◆ **WHAT YOU HAVE TO DO**
Every entry below must be repeated exactly; skip the pictures.
****
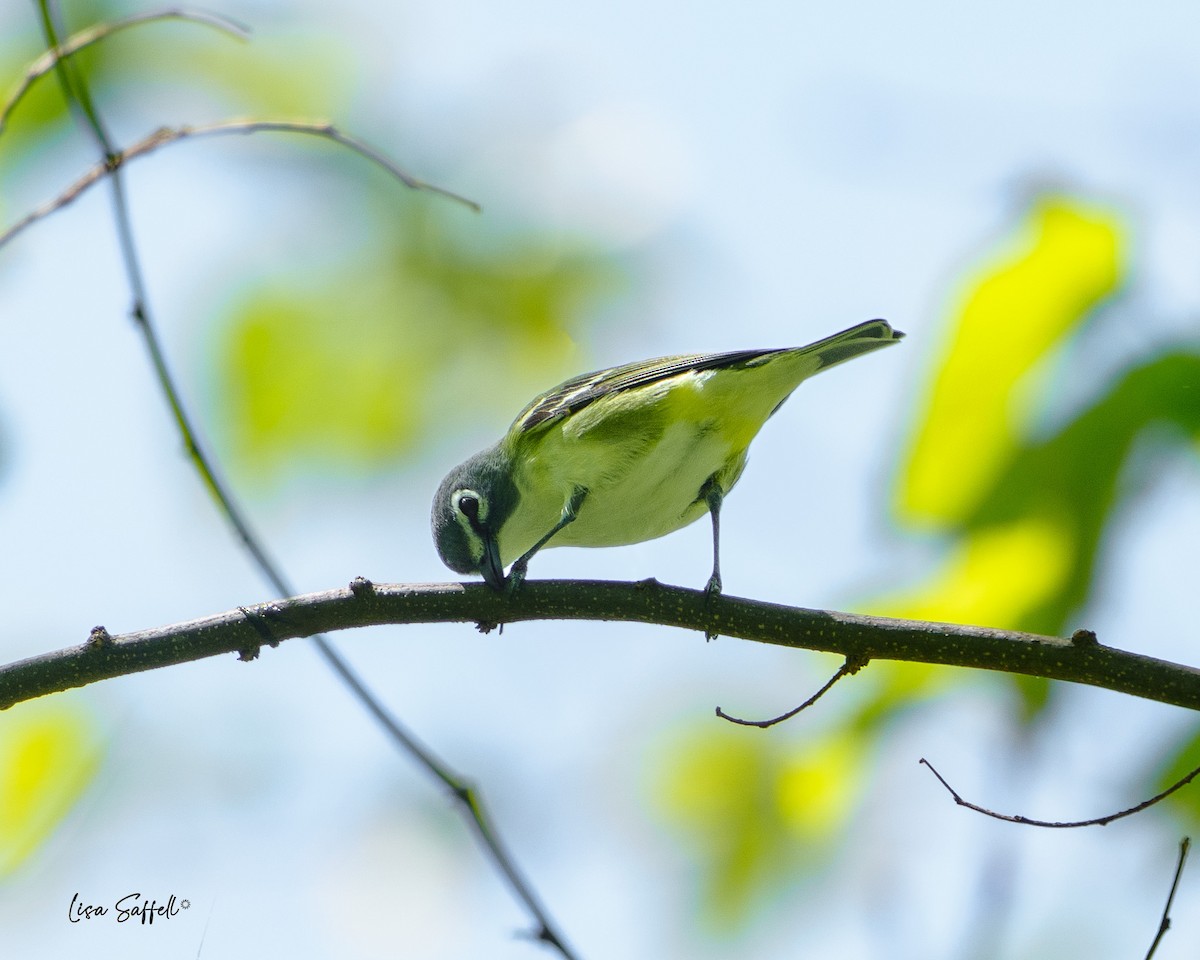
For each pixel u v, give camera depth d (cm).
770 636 862
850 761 935
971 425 829
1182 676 770
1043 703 877
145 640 854
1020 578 827
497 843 777
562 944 757
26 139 1041
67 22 1064
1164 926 725
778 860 991
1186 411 794
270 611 870
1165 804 852
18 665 841
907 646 817
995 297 818
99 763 962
****
◆ **TASK OUTPUT**
For each pixel u v, give camera depth d (cm).
770 636 862
850 761 935
971 425 829
1182 676 770
1043 703 877
145 640 854
1020 578 827
497 843 777
562 944 757
26 139 1041
67 22 1064
1164 926 725
778 860 991
1186 411 794
270 611 870
1165 804 852
18 665 841
907 646 817
995 297 818
99 763 962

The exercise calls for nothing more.